Meu coração estava acelerado inexplicavelmente, só conseguia seguir os passos
dele. E ele, propositalmente, parou lá. Naquele banco. Onde sete anos atrás ele
disse que iria embora e que eu faria falta... Sentamos, deixando nossas
bicicletas apoiadas nos arbustos. Ficamos num silêncio desconfortável enquanto
um passarinho passava cantando perto de nós.
-
Sabe que foi aqui que... – Eu tentei começar, mas ele me interrompeu.
-
Acha que esqueceria? Aqui que prometemos... – Ele não falou mais nada, olhou
para o chão por um momento e logo em seguida colocou as duas pernas pra cima do
banco, abraçando os joelhos. – Eu não vou cansar de me desculpar com você!
-
Não se preocupe, Josh. Palavras podem ser bonitas, mas certas coisas só vêm com
o tempo... – Eu não o encarava enquanto falava, olhava à rua a nossa frente.
-
Eu sei, e eu adorei o dia que tivemos hoje. – Ele falou, rindo.

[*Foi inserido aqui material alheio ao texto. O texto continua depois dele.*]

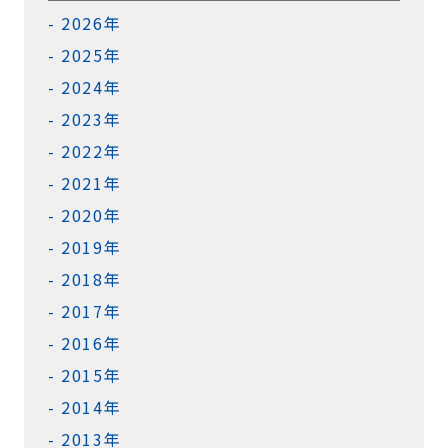
2026年
2025年
2024年
2023年
2022年
2021年
2020年
2019年
2018年
2017年
2016年
2015年
2014年
2013年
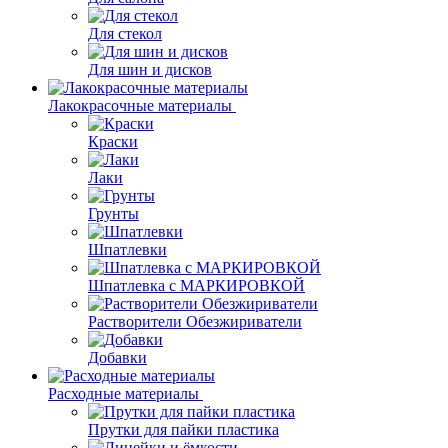
Для стекол
Для шин и дисков
Лакокрасочные материалы
Краски
Лаки
Грунты
Шпатлевки
Шпатлевка с МАРКИРОВКОЙ
Растворители Обезжириватели
Добавки
Расходные материалы
Прутки для пайки пластика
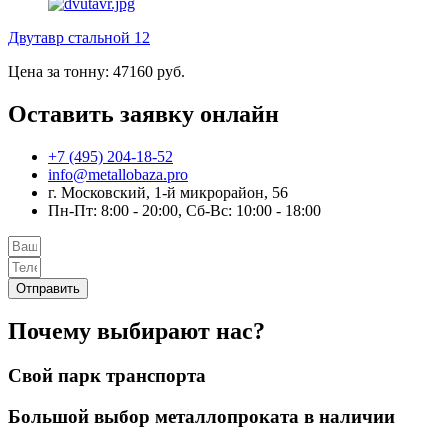
Двутавр стальной 12
Цена за тонну: 47160 руб.
Оставить заявку онлайн
+7 (495) 204-18-52
info@metallobaza.pro
г. Московский, 1-й микрорайон, 56
Пн-Пт: 8:00 - 20:00, Сб-Вс: 10:00 - 18:00
Отправить
Почему выбирают нас?
Свой парк транспорта
Большой выбор металлопроката в наличии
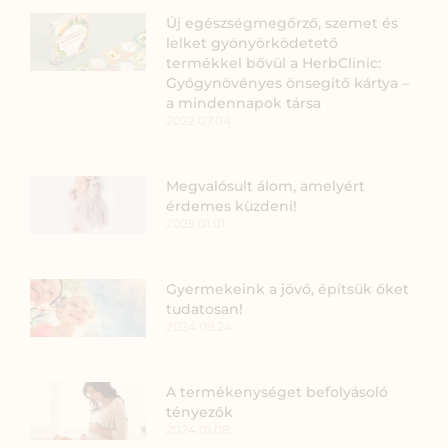
Új egészségmegőrző, szemet és
lelket gyönyörködetető
termékkel bővül a HerbClinic:
Gyógynövényes önsegítő kártya –
a mindennapok társa
2022.07.04.
Megvalósult álom, amelyért
érdemes küzdeni!
2025.01.01.
Gyermekeink a jövő, építsük őket
tudatosan!
2024.09.24.
A termékenységet befolyásoló
tényezők
2024.01.08.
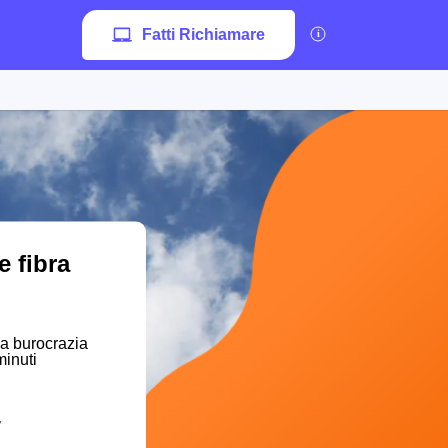
Fatti Richiamare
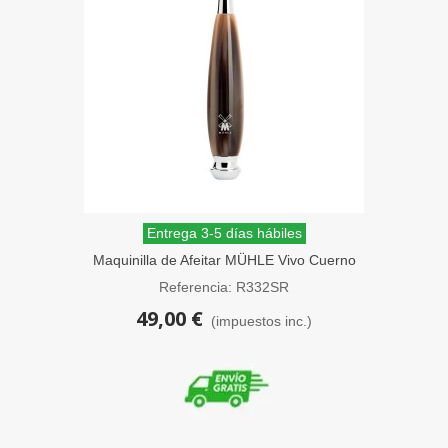
Entrega 3-5 días hábiles
Maquinilla de Afeitar MÜHLE Vivo Cuerno
Marrón Peine Cerrado
Referencia: R332SR
49,00 €
(impuestos inc.)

Levantou-se e
estendeu a mão para que eu me levantasse também. Ficamos de frente um para o
outro.
-
Foi bom sim... – Eu encarei o chão por alguns segundos, mas tomei coragem e
resolvi falar de uma vez o que não saía da minha cabeça. – Lembra também que
foi aqui que...
-
É – Ele me interrompeu, rindo, com as mãos nos bolsos. Eu ri de volta – Eu
lembro bem disso...
-
É que... Depois que eu cresci – Iniciei o discurso, disparando tudo como uma
metralhadora de palavras – e comecei a realmente pensar nessas coisas, eu
fiquei me perguntando se não foi um absurdo? Sabe, éramos duas crianças, você
estava prestes a se mudar, e o que teria sido da nossa vida de isso fosse anos
mais tarde? E se você não tivesse que ir embora? E se...
Beijo.
Josh encurtou a distância entre nós e me beijou, como da primeira vez, no mesmo
lugar, embaixo das mesmas árvores. Só que dessa vez não era tão inocente. Ele
me pegou pela cintura e uniu nossos lábios de forma urgente. No início tomei um
susto, mas o senti pressionar os dele nos meus e dei passagem sem dificuldade
para que sua língua encontrasse a minha. Nossos lábios se movendo devagar, um
com o outro. As mãos dele, firmes nas minhas costas, espalmadas e me prendendo
junto dele. Aos poucos ele parou o beijo, com selinhos e ao fim, puxou meu
lábio inferior com os dele, bem levemente. Eu não conseguia respirar, não tinha
palavras pro que havia acontecido.
-
O que aconteceu? – Eu respirava pesadamente, quase sussurrando.
-
Eu não podia ir embora sem fazer isso. – E ele sorriu, simples.
*Todas as outras crianças, com seus sapatos
caros. Melhor vocês correrem, melhor correrem, mais rápido que a minha arma.